PuffEM Takes a New Approach to Vaping Research

Vaping has become widespread, especially among young adults, but researchers still lack reliable tools to measure how much people actually vape, when they vape, and how nicotine intake changes over time. Self-reported data remains the norm, despite being inaccurate and difficult to scale. At Georgia Tech’s Uncommon Senses Lab in TSRB, a team of researchers led by Dr. Alexander Adams is tackling that gap with a device designed to blend into everyday use while quietly collecting precise data.

The result is PuffEM, a sleeve that slides onto common e-cigarettes and estimates nicotine intake by sensing electromagnetic fields produced during a puff. The system recently appeared as a peer-reviewed short paper at the ACM/IEEE Conference on Connected Health, marking a step forward for both vaping research and data-driven public health interventions.

A Sleeve That Sees Every Puff

PuffEM builds on earlier work from the lab, including the PuffPacket, which integrated sensors inside a single vape device. That approach worked, but only for tightly controlled hardware. PuffEM pushes in a different direction.

“The goal was to make something wireless and adaptable,” said Rishabh Goel, a PhD student in robotics whose background is in electrical engineering and sensing systems. “We did not want a device that had to be customized for every single vape model or required access to the internals of the device.” Goel is also part of the Ka Moamoa Lab at Georgia Tech under Dr. Josiah Hester.

Instead, PuffEM uses a magnetometer placed on the surface of the vape. When a user inhales, the heating coil inside the e-cigarette draws current. That current generates an electromagnetic field, which PuffEM detects. Harder puffs generate stronger signals. Over time, those signals form a reliable proxy for puff count, puff intensity, and estimated nicotine consumption.

Working principle of PuffEM

PuffEM with enclosure

Yiyang (Diana) Wang is a PhD student in computer science working at the intersection of ubiquitous computing and human-AI interaction. She joined the lab and project after completing a master’s degree at Carnegie Mellon.

“For a long time, vaping research has relied on people remembering and reporting their own behavior,” Wang said. “That creates a lot of uncertainty, especially if you care about long-term patterns.”

For Wang, the motivation is personal. Her father was a smoker, and she sees PuffEM as infrastructure for future interventions rather than a tool aimed at judgment or enforcement. “This is about creating reliable data so researchers and clinicians can actually understand behavior,” she said. “Once you have that, you can start designing meaningful interventions.”

The team designed PuffEM with several constraints in mind. It needed to detect vaping accurately without false positives. It needed to work across multiple e-cigarette brands. It needed to operate for days at a time without frequent charging. It also needed to minimize burden on users so it would not change how people vape.

Real-World Testing Yields Promising Results

In lab testing, PuffEM successfully detected puffs across three popular e-cigarette devices (JUUL, Vapresso, Caliburn). The system showed a strong linear correlation between the magnetic signal it recorded and the amount of liquid vaporized, which allowed researchers to estimate nicotine intake. In other words, PuffEM did not just count puffs. It measured intensity.

The researchers then tested the system in a five-day pilot study with two participants using their devices in real-world conditions. Over that period, PuffEM recorded 753 puffs across 41 vaping sessions. Participants rated the system as highly usable and low burden, an important signal for research tools intended for longitudinal studies.

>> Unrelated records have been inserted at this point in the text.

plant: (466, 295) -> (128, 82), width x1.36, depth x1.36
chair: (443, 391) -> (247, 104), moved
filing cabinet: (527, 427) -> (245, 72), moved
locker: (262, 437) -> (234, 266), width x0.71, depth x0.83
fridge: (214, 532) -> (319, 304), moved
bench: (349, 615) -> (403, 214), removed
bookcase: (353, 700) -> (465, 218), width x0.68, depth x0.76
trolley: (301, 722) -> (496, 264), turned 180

“Five to seven days is often the minimum window you need to study behavior meaningfully,” Goel said. “If a device is uncomfortable or unreliable, people will not use it that long.”

The mobile app connected to PuffEM adds another layer. In addition to collecting sensor data, it can prompt brief surveys tied to moments of use, capturing context around stress, cravings, and environment. Over time, that pairing of behavioral and contextual data could support just-in-time adaptive interventions, where support arrives when it is most relevant.

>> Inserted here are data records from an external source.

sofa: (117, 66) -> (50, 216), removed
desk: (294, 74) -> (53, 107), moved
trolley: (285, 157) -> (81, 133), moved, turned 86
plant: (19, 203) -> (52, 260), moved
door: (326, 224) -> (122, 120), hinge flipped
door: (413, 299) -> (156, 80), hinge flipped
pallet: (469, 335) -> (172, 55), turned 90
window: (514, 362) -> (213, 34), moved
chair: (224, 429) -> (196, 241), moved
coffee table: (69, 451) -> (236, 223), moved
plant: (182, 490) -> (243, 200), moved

Navigating Challenges and Constraints

The work encountered some real constraints. PuffEM performs best with pen-style e-cigarettes. Bulky devices with thick housings or complex materials increase the distance between the sensor and the coil, weakening the signal. Magnetometer placement matters, and poor assembly can degrade performance.

These limits are not lost on the team. Future iterations may explore motion sensing to detect when devices are passed between users, or design changes that provide clearer feedback without drawing attention. The broader objective remains consistent.

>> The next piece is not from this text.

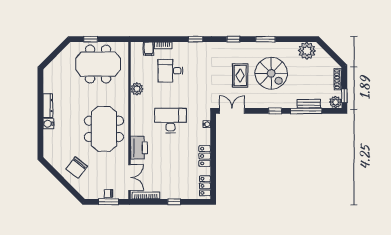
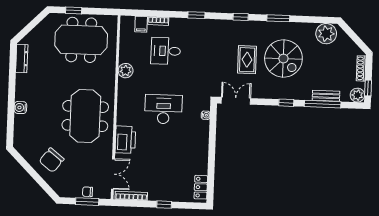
dresser: (48, 106) -> (22, 59), moved
locker: (205, 156) -> (202, 152), removed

“At the end of the day, PuffEM is a monitoring tool,” Wang said. “The ultimate goal is reducing harm by giving researchers and clinicians better information about what is actually happening.”

Future Work and Impact

That long-term vision now extends beyond Georgia Tech. The device has moved into clinical trials at Northwestern University, where researchers are focusing on how PuffEM data correlates with health outcomes. As those studies progress, the system could find applications beyond academic research, including public health partnerships, digital therapeutics, or commercialization pathways that connect hardware, software, and intervention design. The broader ambition remains consistent: build reliable behavioral measurement infrastructure that makes harm reduction strategies more precise and effective.